* [What you will do] Output every entry below word for word, minus the images.

[Transcribed page contents]

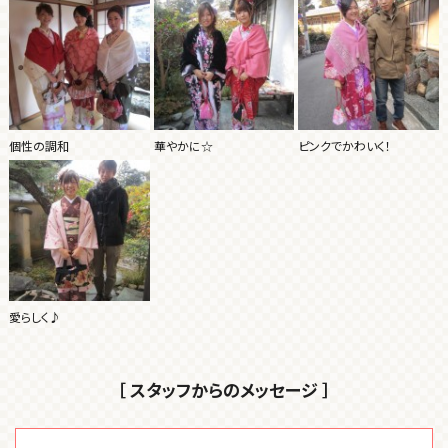
個性の調和
華やかに☆
ピンクでかわいく！
愛らしく♪
［ スタッフからのメッセージ ］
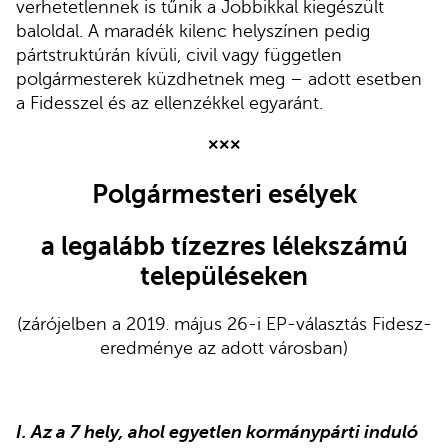
verhetetlennek is tűnik a Jobbikkal kiegészült
baloldal. A maradék kilenc helyszínen pedig
pártstruktúrán kívüli, civil vagy független
polgármesterek küzdhetnek meg – adott esetben
a Fidesszel és az ellenzékkel egyaránt.
×××
Polgármesteri esélyek
a legalább tízezres lélekszámú
településeken
(zárójelben a 2019. május 26-i EP-választás Fidesz-
eredménye az adott városban)
I. Az a 7 hely, ahol egyetlen kormánypárti induló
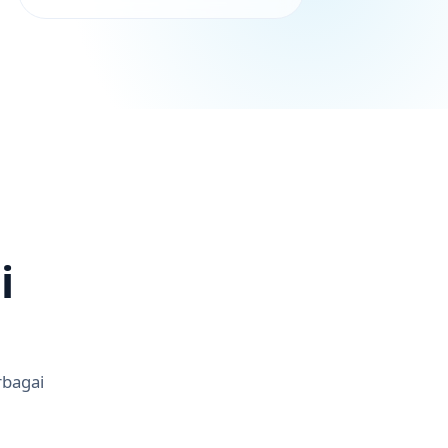
i
rbagai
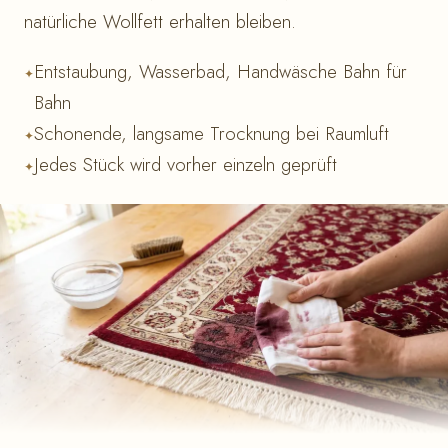
natürliche Wollfett erhalten bleiben.
Entstaubung, Wasserbad, Handwäsche Bahn für
Bahn
Schonende, langsame Trocknung bei Raumluft
Jedes Stück wird vorher einzeln geprüft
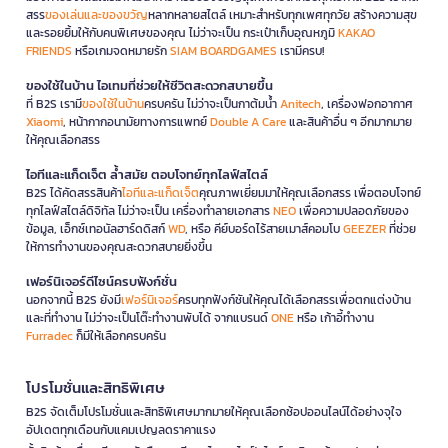
สรร
ของเล่นและของขวัญ
หลากหลายสไตล์ เหมาะสำหรับทุกเพศทุกวัย สร้างความสุข
และรอยยิ้มให้กับคนพิเศษของคุณ ไม่ว่าจะเป็น กระเป๋าเก็บอุณหภูมิ
KAKAO
FRIENDS
หรือเกมจดหมายรัก
SIAM BOARDGAMES
เรามีครบ!
ของใช้ในบ้าน ไอเทมที่ช่วยให้ชีวิตสะดวกสบายขึ้น
ที่ B2S เรามี
ของใช้ในบ้าน
ครบครัน ไม่ว่าจะเป็นกาต้มน้ำ
Anitech
, เครื่องฟอกอากาศ
Xiaomi
, หน้ากากอนามัยทางการแพทย์
Double A Care
และสินค้าอื่น ๆ อีกมากมาย
ให้คุณเลือกสรร
ไอทีและแก็ดเจ็ต ล้ำสมัย ตอบโจทย์ทุกไลฟ์สไตล์
B2S ได้คัดสรรสินค้า
ไอทีและแก็ดเจ็ต
คุณภาพเยี่ยมมาให้คุณเลือกสรร เพื่อตอบโจทย์
ทุกไลฟ์สไตล์ดิจิทัล ไม่ว่าจะเป็น เครื่องทำลายเอกสาร
NEO
เพื่อความปลอดภัยของ
ข้อมูล, เอ็กซ์เทอนัลฮาร์ดดิสก์
WD
, หรือ คีย์บอร์ดไร้สายเมาส์คอมโบ
GEEZER
ที่ช่วย
ให้การทำงานของคุณสะดวกสบายยิ่งขึ้น
เฟอร์นิเจอร์ดีไซน์ครบฟังก์ชั่น
นอกจากนี้ B2S ยังมี
เฟอร์นิเจอร์
ครบทุกฟังก์ชันให้คุณได้เลือกสรรเพื่อตกแต่งบ้าน
และที่ทำงาน ไม่ว่าจะเป็นโต๊ะทำงานพับได้ จากแบรนด์
ONE
หรือ เก้าอี้ทำงาน
Furradec
ก็มีให้เลือกครบครัน
โปรโมชั่นและสิทธิพิเศษ
B2S จัดเต็มโปรโมชั่นและสิทธิพิเศษมากมายให้คุณเลือกช้อปออนไลน์ได้อย่างจุใจ
อัปเดตทุกเดือนกับแคมเปญลดราคาแรง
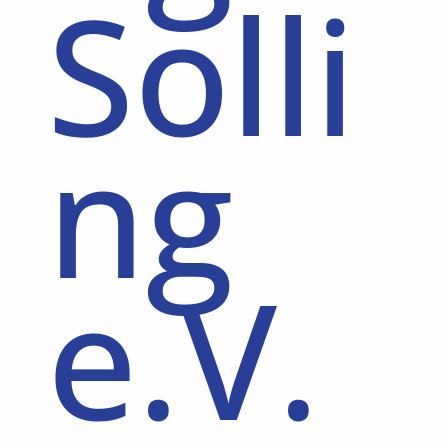
Solli
ng
e.V.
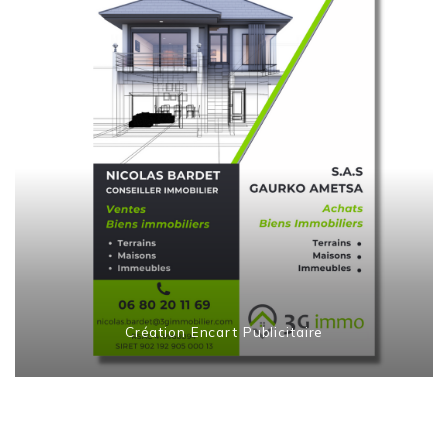
Création Encart Publicitaire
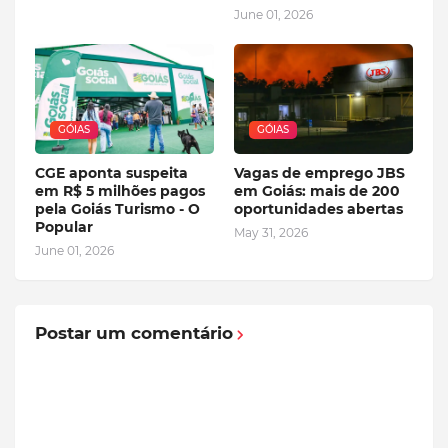
June 01, 2026
GÓIAS
GÓIAS
CGE aponta suspeita
Vagas de emprego JBS
em R$ 5 milhões pagos
em Goiás: mais de 200
pela Goiás Turismo - O
oportunidades abertas
Popular
May 31, 2026
June 01, 2026
Postar um comentário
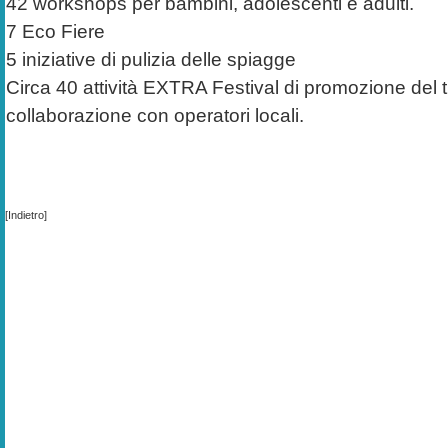
42 workshops per bambini, adolescenti e adulti.
7 Eco Fiere
5 iniziative di pulizia delle spiagge
Circa 40 attività EXTRA Festival di promozione del t
collaborazione con operatori locali.
[Indietro]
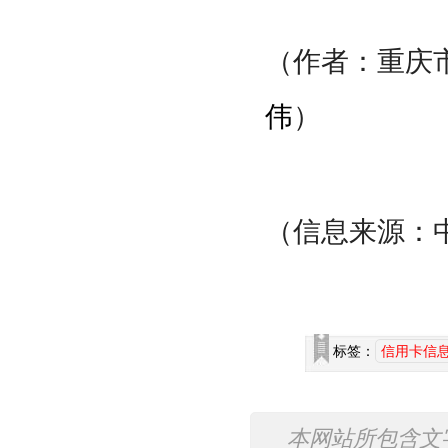
（作者：重庆
伟
）
（信息来源：
标签：
信用卡信
本网站所包含文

* [Written answer]
個性の調和
華やかに☆
ピンクでかわいく！
愛らしく♪
［ スタッフからのメッセージ ］
verhetetlennek is tűnik a Jobbikkal kiegészült
baloldal. A maradék kilenc helyszínen pedig
pártstruktúrán kívüli, civil vagy független
polgármesterek küzdhetnek meg – adott esetben
a Fidesszel és az ellenzékkel egyaránt.
×××
Polgármesteri esélyek
a legalább tízezres lélekszámú
településeken
(zárójelben a 2019. május 26-i EP-választás Fidesz-
eredménye az adott városban)
I. Az a 7 hely, ahol egyetlen kormánypárti induló
i
rbagai
natürliche Wollfett erhalten bleiben.
Entstaubung, Wasserbad, Handwäsche Bahn für
Bahn
Schonende, langsame Trocknung bei Raumluft
Jedes Stück wird vorher einzeln geprüft
สรร
ของเล่นและของขวัญ
หลากหลายสไตล์ เหมาะสำหรับทุกเพศทุกวัย สร้างความสุข
และรอยยิ้มให้กับคนพิเศษของคุณ ไม่ว่าจะเป็น กระเป๋าเก็บอุณหภูมิ
KAKAO
FRIENDS
หรือเกมจดหมายรัก
SIAM BOARDGAMES
เรามีครบ!
ของใช้ในบ้าน ไอเทมที่ช่วยให้ชีวิตสะดวกสบายขึ้น
ที่ B2S เรามี
ของใช้ในบ้าน
ครบครัน ไม่ว่าจะเป็นกาต้มน้ำ
Anitech
, เครื่องฟอกอากาศ
Xiaomi
, หน้ากากอนามัยทางการแพทย์
Double A Care
และสินค้าอื่น ๆ อีกมากมาย
ให้คุณเลือกสรร
ไอทีและแก็ดเจ็ต ล้ำสมัย ตอบโจทย์ทุกไลฟ์สไตล์
B2S ได้คัดสรรสินค้า
ไอทีและแก็ดเจ็ต
คุณภาพเยี่ยมมาให้คุณเลือกสรร เพื่อตอบโจทย์
ทุกไลฟ์สไตล์ดิจิทัล ไม่ว่าจะเป็น เครื่องทำลายเอกสาร
NEO
เพื่อความปลอดภัยของ
ข้อมูล, เอ็กซ์เทอนัลฮาร์ดดิสก์
WD
, หรือ คีย์บอร์ดไร้สายเมาส์คอมโบ
GEEZER
ที่ช่วย
ให้การทำงานของคุณสะดวกสบายยิ่งขึ้น
เฟอร์นิเจอร์ดีไซน์ครบฟังก์ชั่น
นอกจากนี้ B2S ยังมี
เฟอร์นิเจอร์
ครบทุกฟังก์ชันให้คุณได้เลือกสรรเพื่อตกแต่งบ้าน
และที่ทำงาน ไม่ว่าจะเป็นโต๊ะทำงานพับได้ จากแบรนด์
ONE
หรือ เก้าอี้ทำงาน
Furradec
ก็มีให้เลือกครบครัน
โปรโมชั่นและสิทธิพิเศษ
B2S จัดเต็มโปรโมชั่นและสิทธิพิเศษมากมายให้คุณเลือกช้อปออนไลน์ได้อย่างจุใจ
อัปเดตทุกเดือนกับแคมเปญลดราคาแรง
Solli
ng
e.V.
Création Encart Publicitaire
June 01, 2026
GÓIAS
GÓIAS
CGE aponta suspeita
Vagas de emprego JBS
em R$ 5 milhões pagos
em Goiás: mais de 200
pela Goiás Turismo - O
oportunidades abertas
Popular
May 31, 2026
June 01, 2026
Postar um comentário
42 workshops per bambini, adolescenti e adulti.
7 Eco Fiere
5 iniziative di pulizia delle spiagge
Circa 40 attività EXTRA Festival di promozione del t
collaborazione con operatori locali.
[Indietro]
（作者：重庆
伟
）
（信息来源：
标签：
信用卡信
本网站所包含文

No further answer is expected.